If not now, when?
Endless driving for my past career, my eyes drinking up endless contrast and beauty, Aotearoa taunted my creative soul.
Our stunning scenery was indeed a powerful catalyst, it called to me to drastically change my life at the age of 50.
What would it be like to just stop and get off the wheel?
To actually pursue a long-postponed passion for art and creativity?
So I did it, I had to answer the question that had become my travel buddy, if not now, when?
I felt at my age I had no time to muck around so I got stuck in.
Researching, absorbing, trial and error.
I am largely self-taught, I find the enormous diversity of ceramics incredibly stimulating.
The seemingly infinite possibilities of technique, firing methods, and the many art forms it encompasses make it both challenging and captivating.
Nature provides endless inspiration, the colours I saw throughout Central Otago, Southland and Canterbury are etched in my soul, turquoise lakes atop dams, craggy volcanic rocks, bright white snow, fluorescent lime rapeseed fields in the distance, blue, blue skies, fluffy white clouds.
The amazing multi-coloured lupins of the Lindis rippling ahead of and around me, feeling like I was riding a magic carpet in a Disney movie. Just incredible.
The ever-changing light, the gold and the twinkling night skies of the MacKenzie Country.
The seashore, with its windswept sand dunes, swaying beach grass, driftwood, shells, the many hues of the sea, metallic rocks, glittering sand all live within my palette, particularly in my Aotearoa Collection.
I focus primarily on decorative, creative work.
I find Raku irresistible, the raw, primal, spontaneous nature of burning horsehair and feathers into hot burnished vessel surfaces.
Saggar firing, and the random patterns of naked raku are my favourites.
The final reveal as the slip falls away or the saggar is cracked open make my heart race with anticipation.
I create a range of large scale wall installations which often feature shadow play.
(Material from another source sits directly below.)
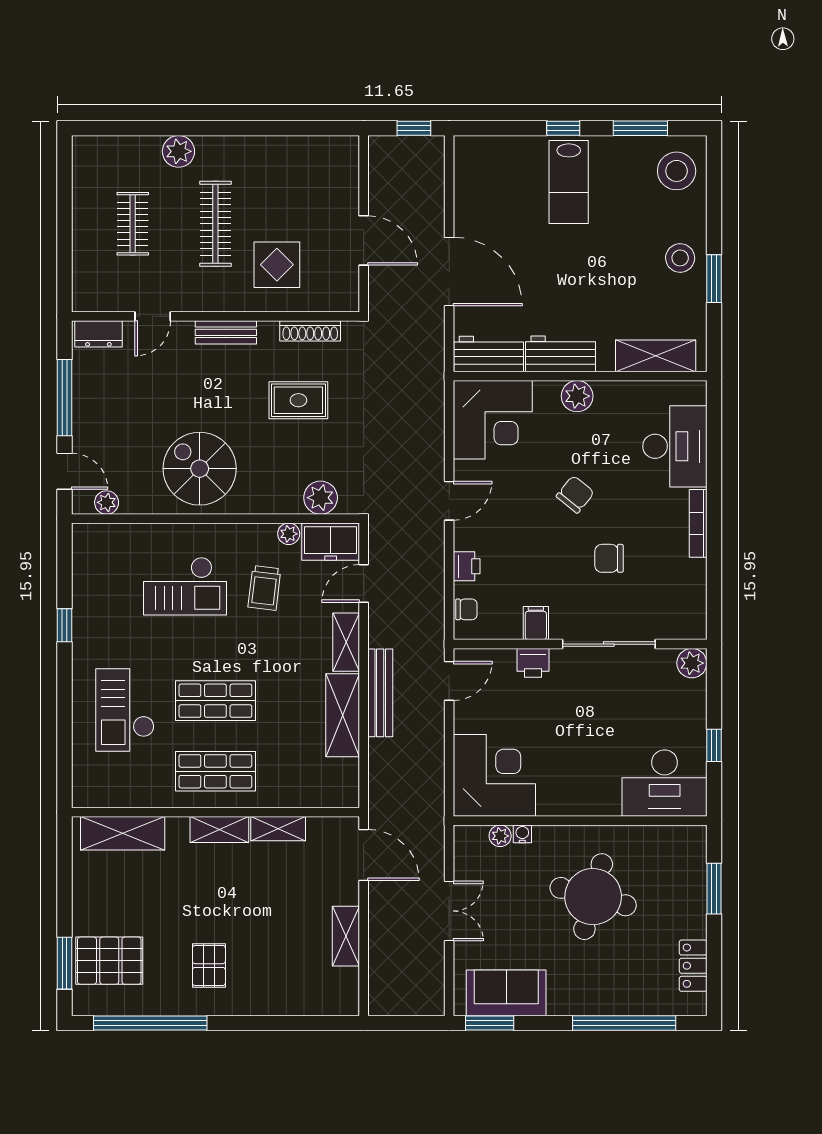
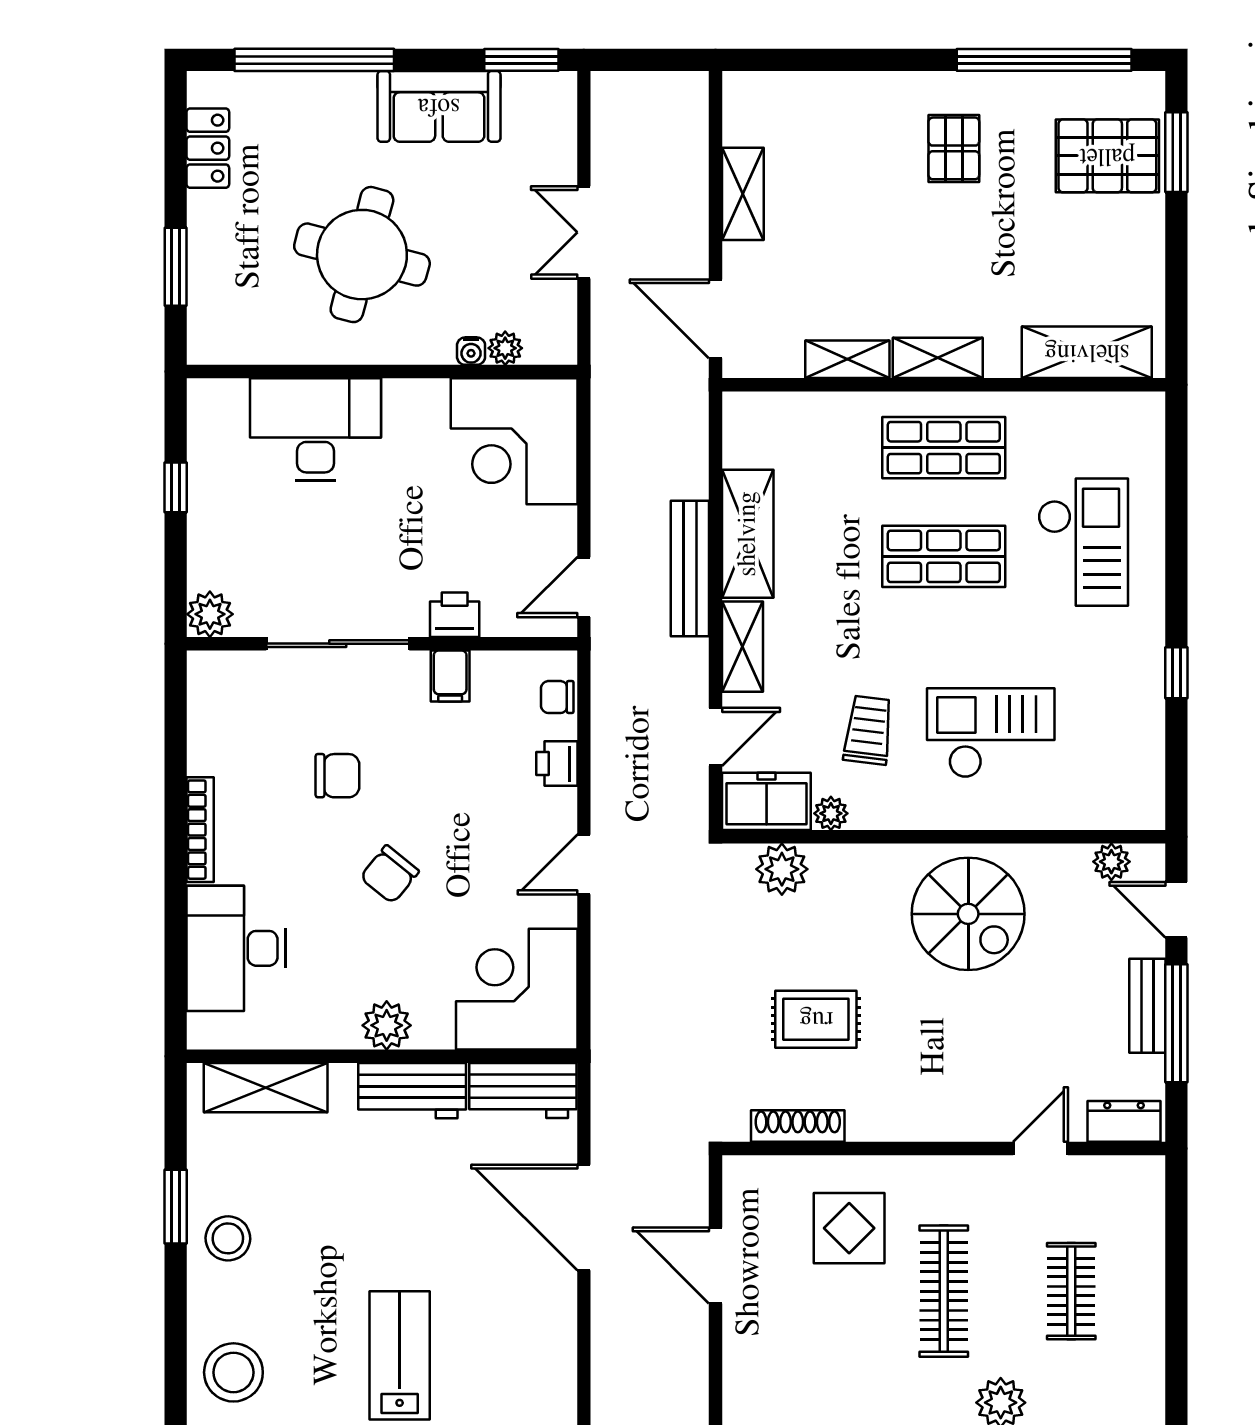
bench: (226, 332) -> (1147, 1006), moved, turned 90
desk: (665, 783) -> (316, 429), moved
sofa: (506, 993) -> (439, 106), moved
I am very attracted to works that play with pattern, light or negative space.
Sculptural wall buttons and wall-hung pieces evolved in response to my visual preference in that not everything on a wall is framed.
I find organic shapes offer a softness, a more fluid visual experience.
Fantasy florals and corals emerge intuitively from the feel of the clay in my hands on the day.
Often they are my treat to myself, especially when I'm wanting to switch from a controlled, precise activity to a loose, creative project. I feel like there is a brain switch from left to right.
I do make some functional work, usually with a decorative aspect in the finishing.
While I have immense respect for production potters, I have no desire to be one.
It took me some in-depth contemplation as to why I am a Ceramic Artist and not something else.
Inherently I am fascinated by metamorphosis and transformation.
Clay much like ourselves experiences molding, shaping, many stresses, exposures to extreme situations, often pushed well beyond its limits and yet it endures, it matures, it transforms and it reveals its character, strengths and true beauty. This parallel speaks to me.
I work from my rural home studio in Leithfield, North Canterbury and visits to my studio are welcome.